An increasingly wealthy Poland is becoming a magnet for migrants from across the world. It also hosts well over a million Ukrainian refugees, adding to the hundreds of thousands already living in Poland before the war. The Polish social security agency now estimates that about 6.5 percent of working people in Poland are foreign.
Although PiS often uses anti-migration language, the party has overseen an explosion in diversity.
A diverse country
In a record 2021, the government issued just over 500,000 work visas to foreign nationals — 24 percent more than in 2020 and eight times more than 2015. Last year’s number was only slightly lower at nearly 470,000 (the figures include some work permits granted to EU citizens).
And despite the PiS government’s pro-family rhetoric and generous social welfare payments, fewer and fewer Poles are being born.
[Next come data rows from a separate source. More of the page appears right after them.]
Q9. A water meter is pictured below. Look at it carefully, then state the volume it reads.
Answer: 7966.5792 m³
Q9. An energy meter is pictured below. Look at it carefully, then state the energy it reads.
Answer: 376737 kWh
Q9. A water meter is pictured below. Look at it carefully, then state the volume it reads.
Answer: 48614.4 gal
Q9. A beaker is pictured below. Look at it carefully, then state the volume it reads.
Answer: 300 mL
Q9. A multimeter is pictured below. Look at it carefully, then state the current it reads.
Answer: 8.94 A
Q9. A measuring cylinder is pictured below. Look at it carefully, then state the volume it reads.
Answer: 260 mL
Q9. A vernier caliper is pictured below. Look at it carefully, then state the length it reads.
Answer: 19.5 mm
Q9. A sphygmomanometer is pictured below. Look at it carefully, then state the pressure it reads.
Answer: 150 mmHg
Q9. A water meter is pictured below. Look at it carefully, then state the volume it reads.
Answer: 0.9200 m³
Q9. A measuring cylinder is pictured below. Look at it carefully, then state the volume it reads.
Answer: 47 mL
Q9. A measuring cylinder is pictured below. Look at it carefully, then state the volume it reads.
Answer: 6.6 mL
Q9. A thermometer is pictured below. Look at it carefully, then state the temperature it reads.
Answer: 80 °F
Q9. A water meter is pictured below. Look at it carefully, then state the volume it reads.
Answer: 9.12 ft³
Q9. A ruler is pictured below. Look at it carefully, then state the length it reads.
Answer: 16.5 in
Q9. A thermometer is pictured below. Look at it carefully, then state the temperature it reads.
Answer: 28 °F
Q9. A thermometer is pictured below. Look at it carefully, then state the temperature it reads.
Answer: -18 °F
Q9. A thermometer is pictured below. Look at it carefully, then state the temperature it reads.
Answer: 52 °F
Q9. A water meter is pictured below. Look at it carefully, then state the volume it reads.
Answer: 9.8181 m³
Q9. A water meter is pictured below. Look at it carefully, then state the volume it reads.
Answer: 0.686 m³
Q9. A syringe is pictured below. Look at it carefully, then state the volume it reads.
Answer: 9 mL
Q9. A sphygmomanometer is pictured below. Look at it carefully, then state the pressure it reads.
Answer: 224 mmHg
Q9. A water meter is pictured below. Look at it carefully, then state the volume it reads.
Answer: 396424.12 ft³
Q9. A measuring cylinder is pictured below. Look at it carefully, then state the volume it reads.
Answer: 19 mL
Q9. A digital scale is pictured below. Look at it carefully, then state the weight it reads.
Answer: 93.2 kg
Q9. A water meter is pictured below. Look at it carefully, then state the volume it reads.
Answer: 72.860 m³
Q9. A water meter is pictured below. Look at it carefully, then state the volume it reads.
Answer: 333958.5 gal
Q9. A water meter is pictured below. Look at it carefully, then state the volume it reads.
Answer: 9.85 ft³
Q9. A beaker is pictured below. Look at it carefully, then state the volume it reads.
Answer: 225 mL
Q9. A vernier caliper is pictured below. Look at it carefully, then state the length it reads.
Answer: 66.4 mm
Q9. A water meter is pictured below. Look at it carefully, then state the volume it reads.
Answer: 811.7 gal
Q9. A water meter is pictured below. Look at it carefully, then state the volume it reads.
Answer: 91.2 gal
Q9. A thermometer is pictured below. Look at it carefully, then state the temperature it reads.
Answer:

In April there were only 21,000 births, the lowest monthly total ever recorded. The social security agency predicts the country’s population will shrivel from 38 million now to 33 million in 2050 and 28 million in 2080.
But the country’s robust economy needs workers to continue growing, which is why PiS is under pressure to let in migrants — something that will be the case with any future government.
After the fuss following his first video, Tusk rowed back a little. In the next one he said: “We need politics in which everyone regardless of their place of birth, religion, color of their skin or their worldview enjoys full respect and rights.”
But he still hammered away at the increase in migration from Muslim countries and Africa.
“We need an efficient state that is able to control its territory and its borders. A state that carries out a sensible, responsible, and pragmatic policy of migration,” Tusk said.